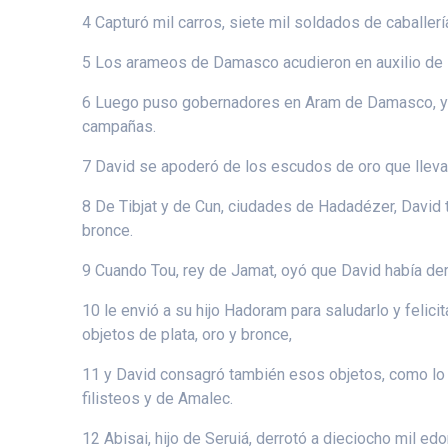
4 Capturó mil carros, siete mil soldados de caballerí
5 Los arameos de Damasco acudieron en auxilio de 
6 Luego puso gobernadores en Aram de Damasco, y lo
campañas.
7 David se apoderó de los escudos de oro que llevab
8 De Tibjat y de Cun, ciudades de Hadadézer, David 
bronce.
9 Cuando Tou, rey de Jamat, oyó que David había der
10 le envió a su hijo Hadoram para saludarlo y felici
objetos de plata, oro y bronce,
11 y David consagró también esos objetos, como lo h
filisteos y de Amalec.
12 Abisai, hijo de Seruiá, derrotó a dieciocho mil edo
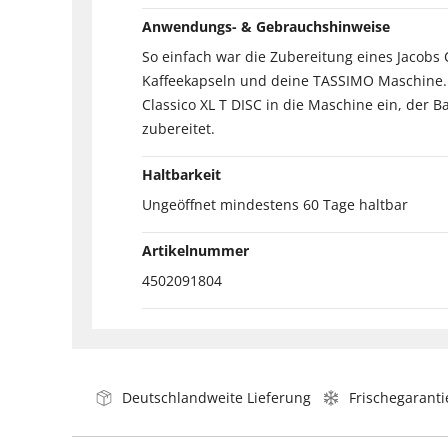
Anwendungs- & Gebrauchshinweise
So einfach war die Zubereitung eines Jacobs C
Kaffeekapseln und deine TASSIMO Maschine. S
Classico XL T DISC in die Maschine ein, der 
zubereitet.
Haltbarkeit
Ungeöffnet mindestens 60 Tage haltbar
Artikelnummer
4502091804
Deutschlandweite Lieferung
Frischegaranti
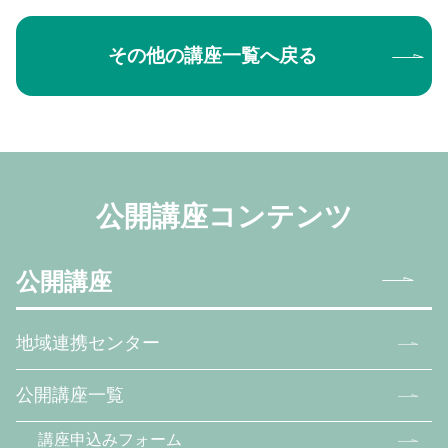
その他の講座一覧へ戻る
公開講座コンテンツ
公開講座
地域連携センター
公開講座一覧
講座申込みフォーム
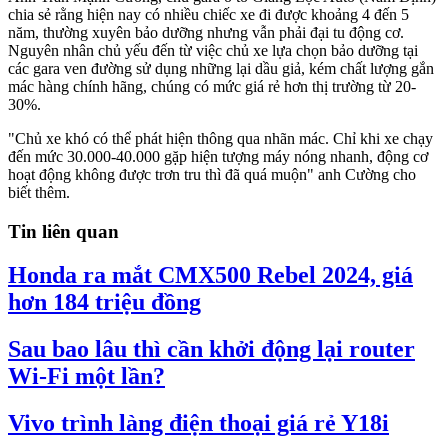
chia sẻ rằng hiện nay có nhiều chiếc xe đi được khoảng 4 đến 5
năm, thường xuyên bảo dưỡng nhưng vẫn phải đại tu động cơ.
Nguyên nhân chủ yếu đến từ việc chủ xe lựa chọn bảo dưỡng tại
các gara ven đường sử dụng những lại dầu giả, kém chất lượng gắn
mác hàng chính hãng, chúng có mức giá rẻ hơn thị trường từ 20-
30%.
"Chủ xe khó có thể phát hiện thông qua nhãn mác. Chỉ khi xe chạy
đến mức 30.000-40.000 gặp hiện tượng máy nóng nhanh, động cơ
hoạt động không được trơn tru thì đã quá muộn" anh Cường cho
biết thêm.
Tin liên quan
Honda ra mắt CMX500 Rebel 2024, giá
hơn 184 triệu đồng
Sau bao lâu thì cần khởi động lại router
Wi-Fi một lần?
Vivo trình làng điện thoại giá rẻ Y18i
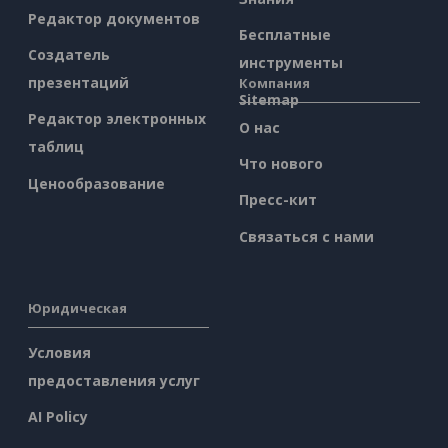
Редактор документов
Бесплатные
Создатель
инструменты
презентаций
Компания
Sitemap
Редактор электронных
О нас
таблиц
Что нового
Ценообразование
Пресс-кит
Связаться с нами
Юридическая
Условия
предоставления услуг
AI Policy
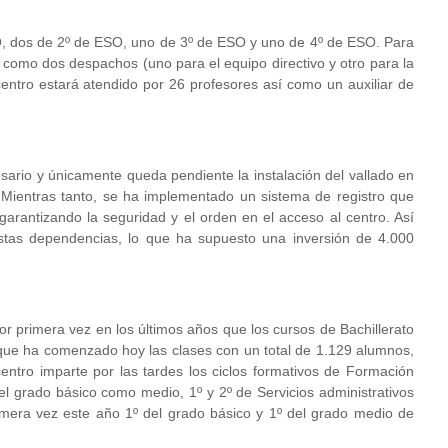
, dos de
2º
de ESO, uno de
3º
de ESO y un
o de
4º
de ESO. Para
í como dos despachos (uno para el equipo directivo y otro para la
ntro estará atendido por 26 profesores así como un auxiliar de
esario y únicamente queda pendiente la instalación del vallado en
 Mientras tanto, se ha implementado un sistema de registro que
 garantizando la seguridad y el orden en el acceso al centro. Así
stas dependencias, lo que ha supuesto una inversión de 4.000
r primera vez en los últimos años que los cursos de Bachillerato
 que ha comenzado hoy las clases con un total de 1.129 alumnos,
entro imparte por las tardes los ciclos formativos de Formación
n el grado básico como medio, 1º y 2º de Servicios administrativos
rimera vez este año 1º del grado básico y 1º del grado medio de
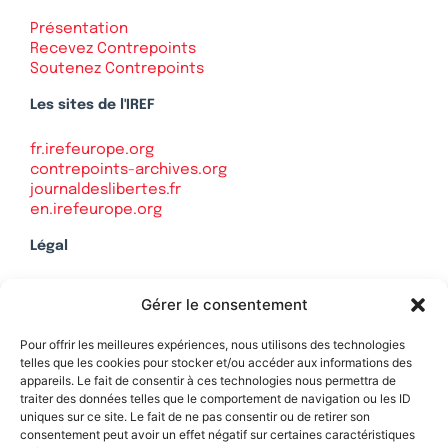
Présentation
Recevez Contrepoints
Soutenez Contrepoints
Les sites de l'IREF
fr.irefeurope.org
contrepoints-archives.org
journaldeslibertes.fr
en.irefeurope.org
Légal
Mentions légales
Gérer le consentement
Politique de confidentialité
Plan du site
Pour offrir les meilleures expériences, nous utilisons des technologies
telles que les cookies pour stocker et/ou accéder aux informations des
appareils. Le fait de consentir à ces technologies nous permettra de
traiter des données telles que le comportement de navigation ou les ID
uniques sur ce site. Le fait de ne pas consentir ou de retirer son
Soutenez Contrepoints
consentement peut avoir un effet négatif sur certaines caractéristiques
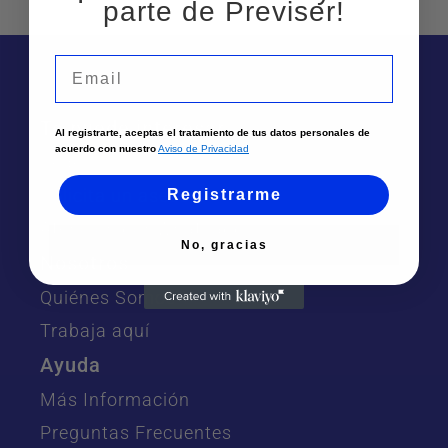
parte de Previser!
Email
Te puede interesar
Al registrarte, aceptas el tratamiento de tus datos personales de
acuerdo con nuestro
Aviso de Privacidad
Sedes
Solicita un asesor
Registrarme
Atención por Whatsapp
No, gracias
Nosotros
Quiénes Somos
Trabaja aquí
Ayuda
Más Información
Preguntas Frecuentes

Activity:
Transcribe exactly, with no pictures, the lines running from the first line of the material through the line holding "So einfach war die Zubereitung eines Jacobs C".

Solution:
4 Capturó mil carros, siete mil soldados de caballerí
5 Los arameos de Damasco acudieron en auxilio de 
6 Luego puso gobernadores en Aram de Damasco, y lo
campañas.
7 David se apoderó de los escudos de oro que llevab
8 De Tibjat y de Cun, ciudades de Hadadézer, David 
bronce.
9 Cuando Tou, rey de Jamat, oyó que David había der
10 le envió a su hijo Hadoram para saludarlo y felici
objetos de plata, oro y bronce,
11 y David consagró también esos objetos, como lo h
filisteos y de Amalec.
12 Abisai, hijo de Seruiá, derrotó a dieciocho mil edo
Anwendungs- & Gebrauchshinweise
So einfach war die Zubereitung eines Jacobs C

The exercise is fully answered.